The Reduced “Stumbling on Happiness” II. Subjectivity (ch. 2, 3) - the science of happiness, what does the word mean, can we ever measure it.

Chapter 2 – The View from in Here

What are we talking about, making claims about happiness: emotional, moral, and judgmental happiness distinguished.

Emotional happiness a feeling, ‘you know what I mean’ subjective state. But because humans are reluctant to value bovine contentment, they can add ‘happy because’ (as a reward for virtue, for example.. judgmental happiness). However virtue refers to actions, happiness to feelings. Or, they can add ‘happy about’ which is an indication of a stance (how my life is going, whatever) not of feelings.

So, if we reserve the word happiness to subjective emotional experiences described as enjoyable or pleasurable (not morality of actions or judgements of experiences) how do we compare different ‘happy’ experiences and rate or rank them? Gilbert describes a number of demonstrations that our ability to remember or perceive differences in happiness is flawed. Also, all claims of happiness are from someone’s point of view, different people have different ranges of happiness on an intensity of feeling scale.

Chapter 3- Outside Looking In. “How am I feeling” - our answer to that question can be flawed, because our answer is what we are aware of feeling, and our experience can encompass much more than that. Our awareness is usually focused on a small fraction of the total information that our brains are processing (are you paying attention to the feeling in your left elbow right now?). Experience refers to the sense of being engaged while awareness gives us the sense of being cognizant of that engagement. Awareness is a kind of experience of our own experience. Our visual experience and our awareness of that experience are generated by different parts of our brains. Certain kinds of damage (to primary visual cortex) can cause blindsight, where there is no awareness of seeing, yet awareness is present because ‘guesses’ made about visual stimuli presented to the area of blindsight are correct.
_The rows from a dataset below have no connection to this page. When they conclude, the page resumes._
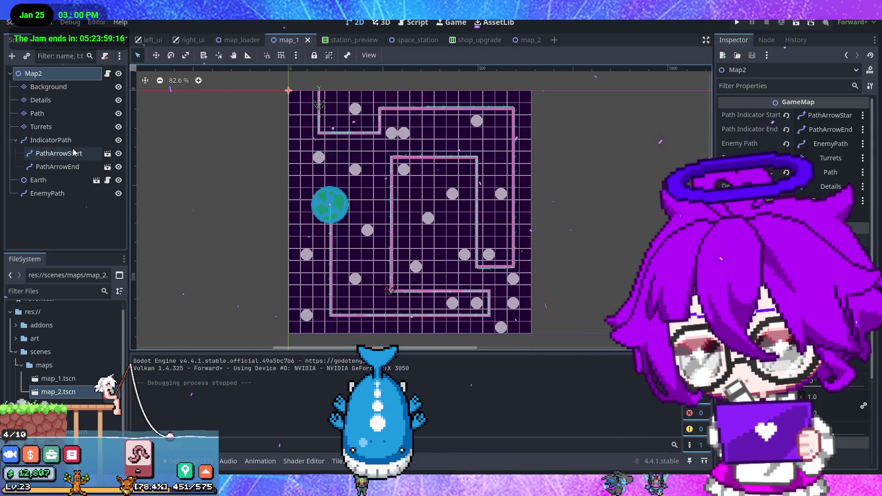
# Raise EnemyPath's top starting point to the map's top edge
pyautogui.click(70, 193)
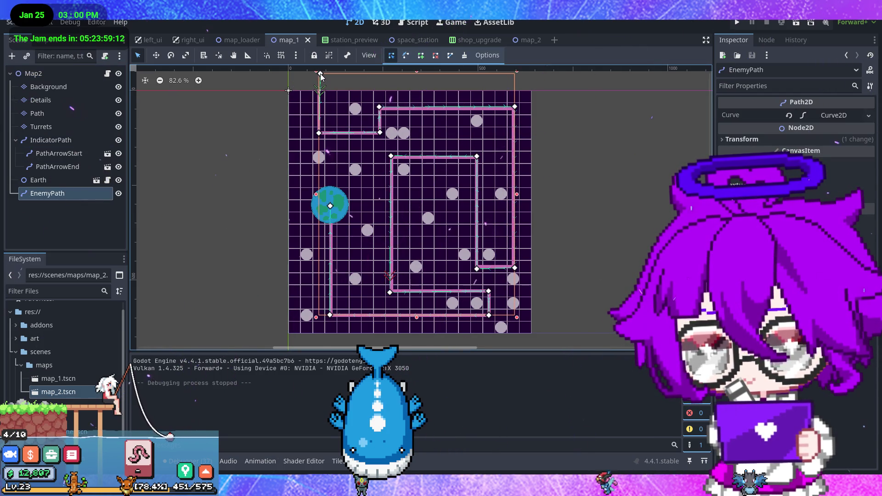
pyautogui.click(320, 75)
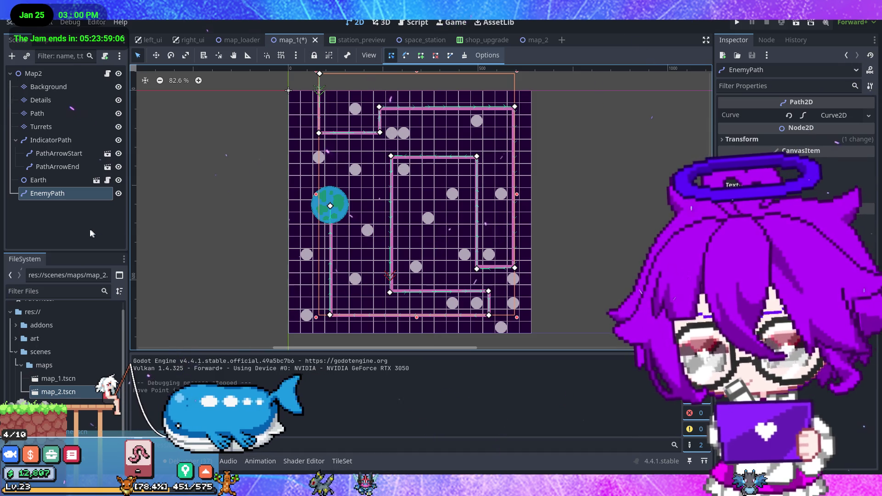
pyautogui.click(83, 154)
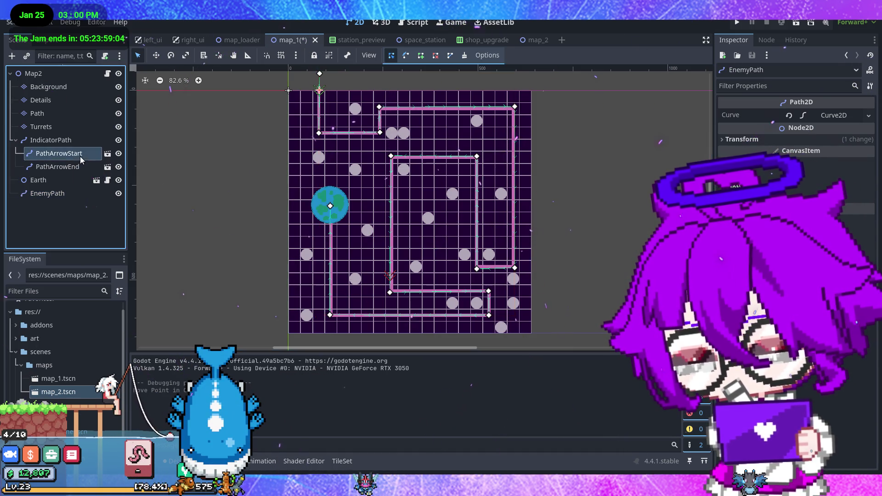
pyautogui.click(81, 166)
# Switch back and forth between PathArrowStart and PathArrowEnd to compare their settings
pyautogui.click(85, 154)
pyautogui.click(80, 166)
pyautogui.click(84, 155)
pyautogui.click(82, 167)
pyautogui.click(83, 155)
pyautogui.click(85, 164)
pyautogui.click(85, 156)
# Playtest with F5, watch ships enter along the raised top path, then stop
pyautogui.click(82, 168)
pyautogui.click(85, 157)
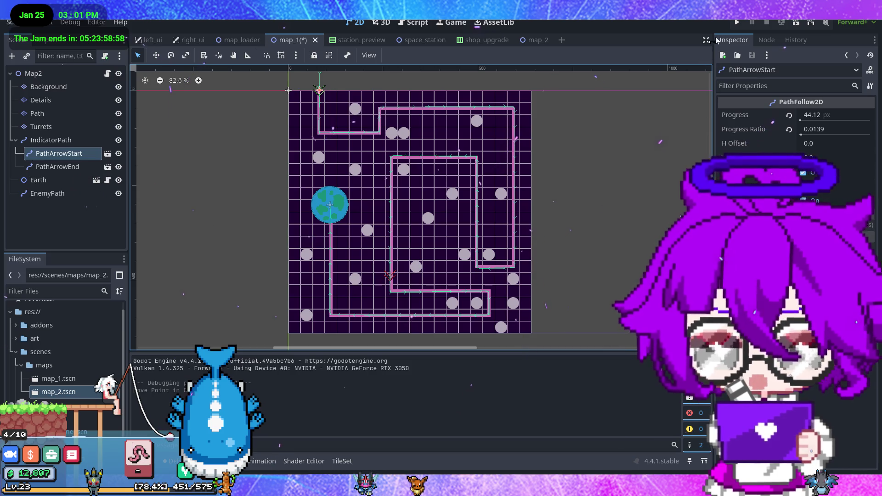
pyautogui.press('F5')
Analogous to this some people show decoupling of awareness and emotional experience.. it can be possible for some people to be happy or sad without knowing it.

So, how do we measure it? Is there a ‘happyometer’? No. We have to rely on flawed measures of subjective experience verbally reported. (not measurements of muscle or brain activity). And, have to use statistics, gather and average the reports of large numbers of individuals. If hundreds of people report different degrees of pleasure in eating coconut versus banana cream pie, we could conclude that different pies really do cause different experiences.